§ Directive
Reproduce the lines below, changing every "Submitted by" to "Posted by" and keeping everything else the same. Leave out the pictures.

§ Available data

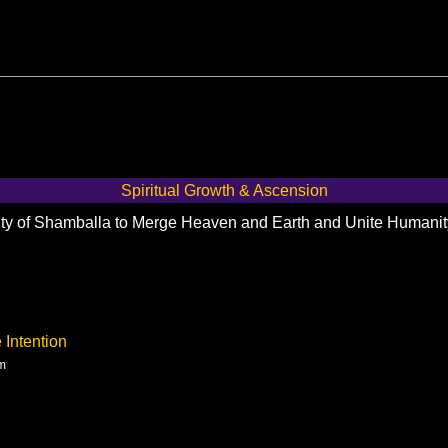
Spiritual Growth & Ascension
City of Shamballa to Merge Heaven and Earth and Unite Humani
 Intention
am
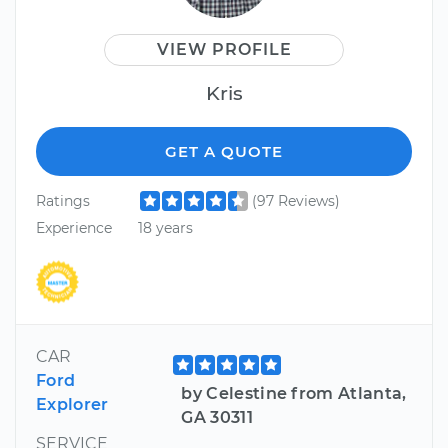
VIEW PROFILE
Kris
GET A QUOTE
Ratings
(97 Reviews)
Experience
18 years
CAR
Ford
by Celestine from Atlanta,
Explorer
GA 30311
SERVICE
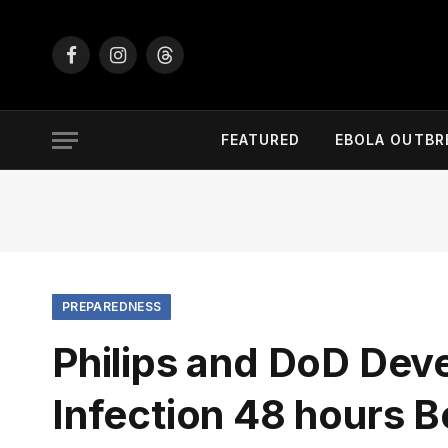
Facebook
Instagram
Threads
FEATURED
EBOLA OUTBR
PREPAREDNESS
Philips and DoD Deve
Infection 48 hours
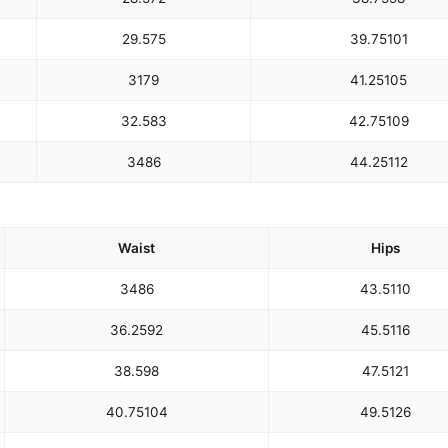
29.5
75
39.75
101
31
79
41.25
105
32.5
83
42.75
109
34
86
44.25
112
Waist
Hips
34
86
43.5
110
36.25
92
45.5
116
38.5
98
47.5
121
40.75
104
49.5
126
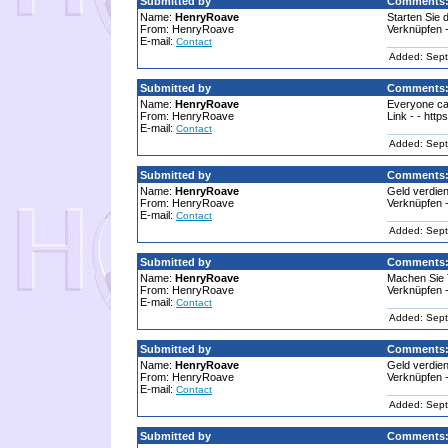
Submitted by
Comments
Name:
HenryRoave
Starten Sie 
From: HenryRoave
Verknüpfen -
E-mail:
Contact
Added: Sept
Submitted by
Comments
Name:
HenryRoave
Everyone ca
From: HenryRoave
Link - - htt
E-mail:
Contact
Added: Sept
Submitted by
Comments
Name:
HenryRoave
Geld verdien
From: HenryRoave
Verknüpfen -
E-mail:
Contact
Added: Sept
Submitted by
Comments
Name:
HenryRoave
Machen Sie 
From: HenryRoave
Verknüpfen -
E-mail:
Contact
Added: Sept
Submitted by
Comments
Name:
HenryRoave
Geld verdien
From: HenryRoave
Verknüpfen -
E-mail:
Contact
Added: Sept
Submitted by
Comments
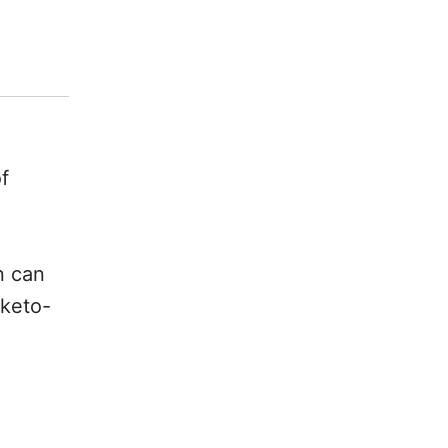
f
.
n can
 keto-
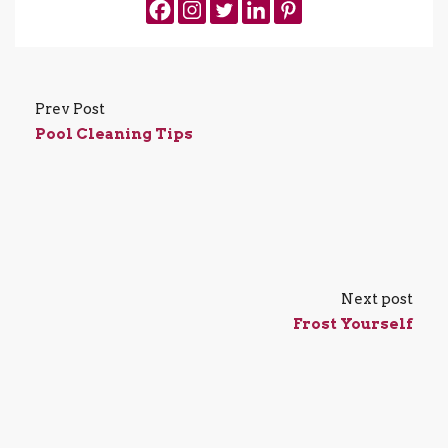
Prev Post
Pool Cleaning Tips
Next post
Frost Yourself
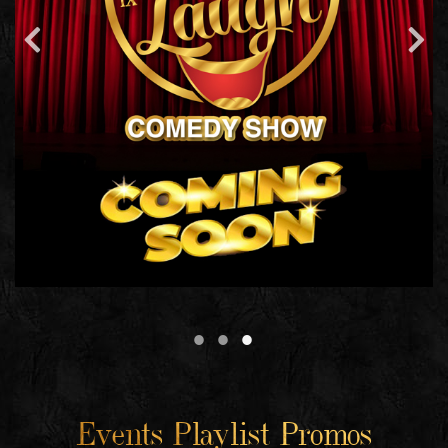
Events Playlist Promos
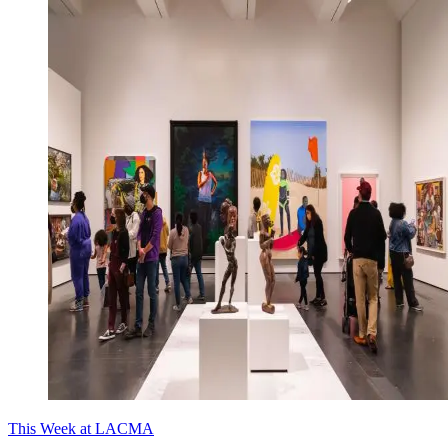
This Week at LACMA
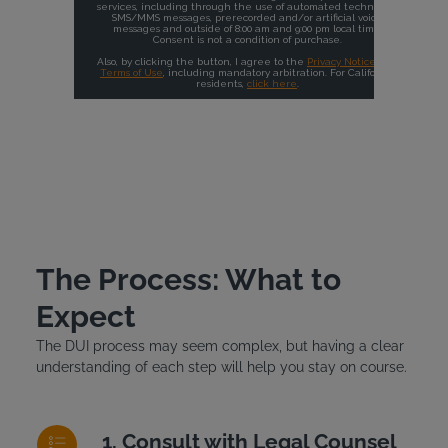
The Process: What to
Expect
The DUI process may seem complex, but having a clear
understanding of each step will help you stay on course.
Consult with Legal Counsel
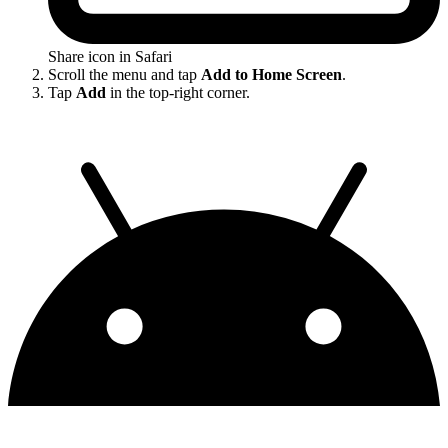
Share icon in Safari
Scroll the menu and tap
Add to Home Screen
.
Tap
Add
in the top-right corner.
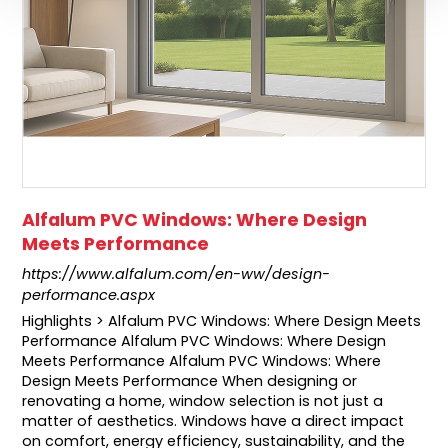
Alfalum PVC Windows: Where Design
Meets Performance
https://www.alfalum.com/en-ww/design-
performance.aspx
Highlights > Alfalum PVC Windows: Where Design Meets
Performance Alfalum PVC Windows: Where Design
Meets Performance Alfalum PVC Windows: Where
Design Meets Performance When designing or
renovating a home, window selection is not just a
matter of aesthetics. Windows have a direct impact
on comfort, energy efficiency, sustainability, and the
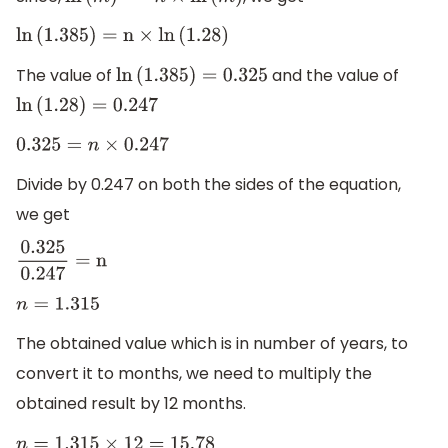
ln
(
m
)
n
=
n
×
ln
(
m
)
ln
(
1.385
)
=
n
×
ln
(
1.28
)
The value of
and the value of
ln
(
1.385
)
=
0.325
ln
(
1.28
)
=
0.247
0.325
=
n
×
0.247
Divide by 0.247 on both the sides of the equation,
we get
0.325
0.247
=
n
n
=
1.315
The obtained value which is in number of years, to
convert it to months, we need to multiply the
obtained result by 12 months.
n
=
1.315
×
12
=
15.78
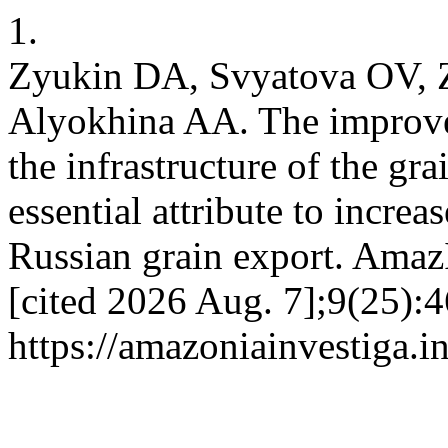
1.
Zyukin DA, Svyatova OV, Z
Alyokhina AA. The improve
the infrastructure of the gr
essential attribute to incre
Russian grain export. AmazI
[cited 2026 Aug. 7];9(25):4
https://amazoniainvestiga.i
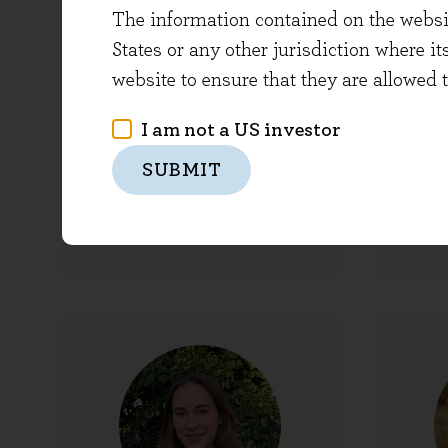
The information contained on the website
States or any other jurisdiction where it
website to ensure that they are allowed 
I am not a US investor
Emma Buckard
SUBMIT
Financial Controller
Pres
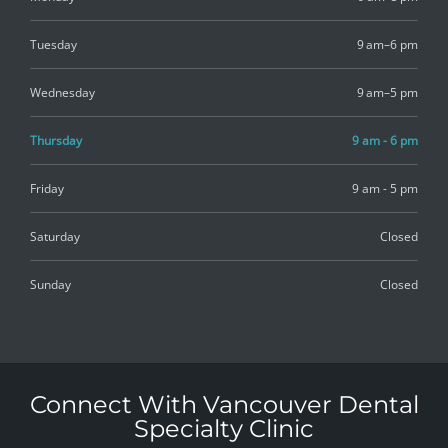
Tuesday
9 am–6 pm
Wednesday
9 am–5 pm
Thursday
9 am - 6 pm
Friday
9 am - 5 pm
Saturday
Closed
Sunday
Closed
Connect With Vancouver Dental
Specialty Clinic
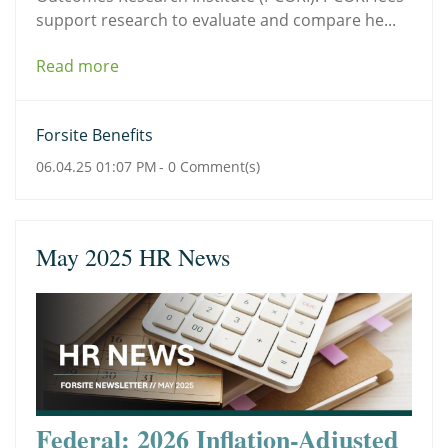
support research to evaluate and compare he...
Read more
Forsite Benefits
06.04.25 01:07 PM
-
0
Comment(s)
May 2025 HR News
Federal: 2026 Inflation-Adjusted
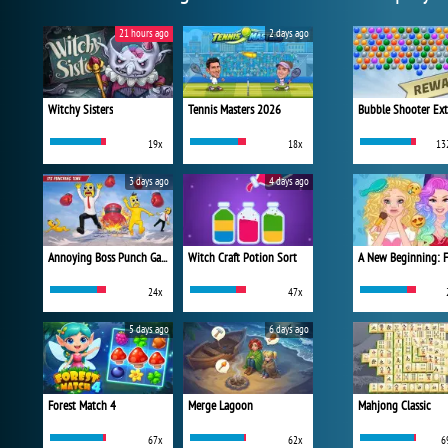
21 hours ago
2 days ago
Witchy Sisters
Tennis Masters 2026
Bubble Shooter Ex
19x
18x
13
3 days ago
4 days ago
Annoying Boss Punch Game
Witch Craft Potion Sort
24x
47x
5 days ago
6 days ago
Forest Match 4
Merge Lagoon
Mahjong Classic
67x
62x
6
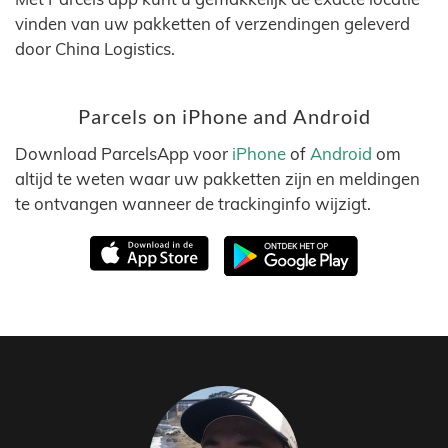
vinden van uw pakketten of verzendingen geleverd
door China Logistics.
Parcels on iPhone and Android
Download ParcelsApp voor
iPhone
of
Android
om
altijd te weten waar uw pakketten zijn en meldingen
te ontvangen wanneer de trackinginfo wijzigt.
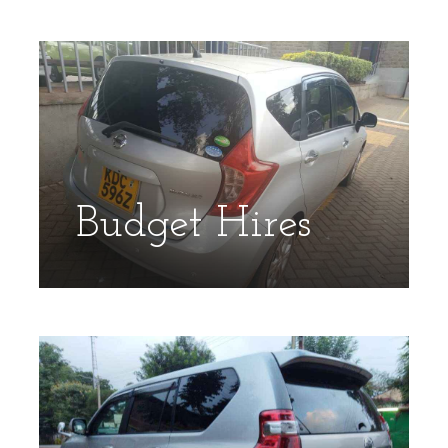
Budget Hires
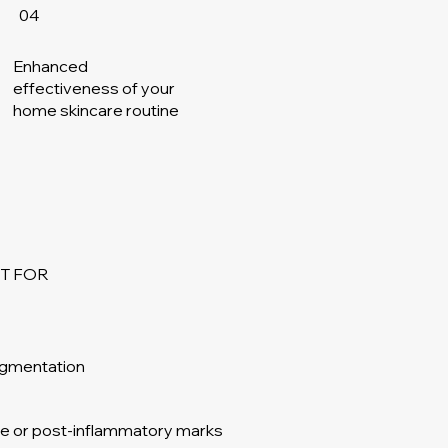
04
Enhanced
effectiveness of your
home skincare routine
T FOR
igmentation
one or post-inflammatory marks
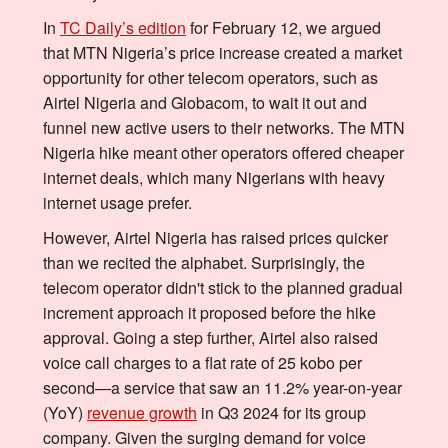
In
TC Daily’s edition
for February 12, we argued
that MTN Nigeria’s price increase created a market
opportunity for other telecom operators, such as
Airtel Nigeria and Globacom, to wait it out and
funnel new active users to their networks. The MTN
Nigeria hike meant other operators offered cheaper
internet deals, which many Nigerians with heavy
internet usage prefer.
However, Airtel Nigeria has raised prices quicker
than we recited the alphabet. Surprisingly, the
telecom operator didn't stick to the planned gradual
increment approach it proposed before the hike
approval. Going a step further, Airtel also raised
voice call charges to a flat rate of 25 kobo per
second—a service that saw an 11.2% year-on-year
(YoY)
revenue growth
in Q3 2024 for its group
company. Given the surging demand for voice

§ Written response
Spiritual Growth & Ascension
City of Shamballa to Merge Heaven and Earth and Unite Humani
 Intention
am
VIEW PROFILE
Kris
GET A QUOTE
Ratings
(97 Reviews)
Experience
18 years
CAR
Ford
by Celestine from Atlanta,
Explorer
GA 30311
SERVICE
Facebook
Instagram
Threads
FEATURED
EBOLA OUTBR
PREPAREDNESS
Philips and DoD Deve
Infection 48 hours
29.5
75
39.75
101
31
79
41.25
105
32.5
83
42.75
109
34
86
44.25
112
Waist
Hips
34
86
43.5
110
36.25
92
45.5
116
38.5
98
47.5
121
40.75
104
49.5
126
Posted by
Comments
Name:
HenryRoave
Starten Sie 
From: HenryRoave
Verknüpfen -
E-mail:
Contact
Added: Sept
Posted by
Comments
Name:
HenryRoave
Everyone ca
From: HenryRoave
Link - - htt
E-mail:
Contact
Added: Sept
Posted by
Comments
Name:
HenryRoave
Geld verdien
From: HenryRoave
Verknüpfen -
E-mail:
Contact
Added: Sept
Posted by
Comments
Name:
HenryRoave
Machen Sie 
From: HenryRoave
Verknüpfen -
E-mail:
Contact
Added: Sept
Posted by
Comments
Name:
HenryRoave
Geld verdien
From: HenryRoave
Verknüpfen -
E-mail:
Contact
Added: Sept
Posted by
Comments
f
.
n can
 keto-
Prev Post
Pool Cleaning Tips
Next post
Frost Yourself
Events Playlist Promos
This Week at LACMA
The Process: What to
Expect
The DUI process may seem complex, but having a clear
understanding of each step will help you stay on course.
Consult with Legal Counsel
Share icon in Safari
Scroll the menu and tap
Add to Home Screen
.
Tap
Add
in the top-right corner.
Alfalum PVC Windows: Where Design
Meets Performance
https://www.alfalum.com/en-ww/design-
performance.aspx
Highlights > Alfalum PVC Windows: Where Design Meets
Performance Alfalum PVC Windows: Where Design
Meets Performance Alfalum PVC Windows: Where
Design Meets Performance When designing or
renovating a home, window selection is not just a
matter of aesthetics. Windows have a direct impact
on comfort, energy efficiency, sustainability, and the
ln
(
m
)
n
=
n
×
ln
(
m
)
ln
(
1.385
)
=
n
×
ln
(
1.28
)
The value of
and the value of
ln
(
1.385
)
=
0.325
ln
(
1.28
)
=
0.247
0.325
=
n
×
0.247
Divide by 0.247 on both the sides of the equation,
we get
0.325
0.247
=
n
n
=
1.315
The obtained value which is in number of years, to
convert it to months, we need to multiply the
obtained result by 12 months.
n
=
1.315
×
12
=
15.78
1.
Zyukin DA, Svyatova OV, Z
Alyokhina AA. The improve
the infrastructure of the gr
essential attribute to incre
Russian grain export. AmazI
[cited 2026 Aug. 7];9(25):4
https://amazoniainvestiga.i
The information contained on the website
States or any other jurisdiction where it
website to ensure that they are allowed 
I am not a US investor
Emma Buckard
SUBMIT
Financial Controller
Pres
Tuesday
9 am–6 pm
Wednesday
9 am–5 pm
Thursday
9 am - 6 pm
Friday
9 am - 5 pm
Saturday
Closed
Sunday
Closed
Connect With Vancouver Dental
Specialty Clinic
support research to evaluate and compare he...
Read more
Forsite Benefits
06.04.25 01:07 PM
-
0
Comment(s)
May 2025 HR News
Federal: 2026 Inflation-Adjusted
21 hours ago
2 days ago
Witchy Sisters
Tennis Masters 2026
Bubble Shooter Ex
19x
18x
13
3 days ago
4 days ago
Annoying Boss Punch Game
Witch Craft Potion Sort
24x
47x
5 days ago
6 days ago
Forest Match 4
Merge Lagoon
Mahjong Classic
67x
62x
6
vinden van uw pakketten of verzendingen geleverd
door China Logistics.
Parcels on iPhone and Android
Download ParcelsApp voor
iPhone
of
Android
om
altijd te weten waar uw pakketten zijn en meldingen
te ontvangen wanneer de trackinginfo wijzigt.
Budget Hires
04
Enhanced
effectiveness of your
home skincare routine
T FOR
igmentation
one or post-inflammatory marks
In
TC Daily’s edition
for February 12, we argued
that MTN Nigeria’s price increase created a market
opportunity for other telecom operators, such as
Airtel Nigeria and Globacom, to wait it out and
funnel new active users to their networks. The MTN
Nigeria hike meant other operators offered cheaper
internet deals, which many Nigerians with heavy
internet usage prefer.
However, Airtel Nigeria has raised prices quicker
than we recited the alphabet. Surprisingly, the
telecom operator didn't stick to the planned gradual
increment approach it proposed before the hike
approval. Going a step further, Airtel also raised
voice call charges to a flat rate of 25 kobo per
second—a service that saw an 11.2% year-on-year
(YoY)
revenue growth
in Q3 2024 for its group
company. Given the surging demand for voice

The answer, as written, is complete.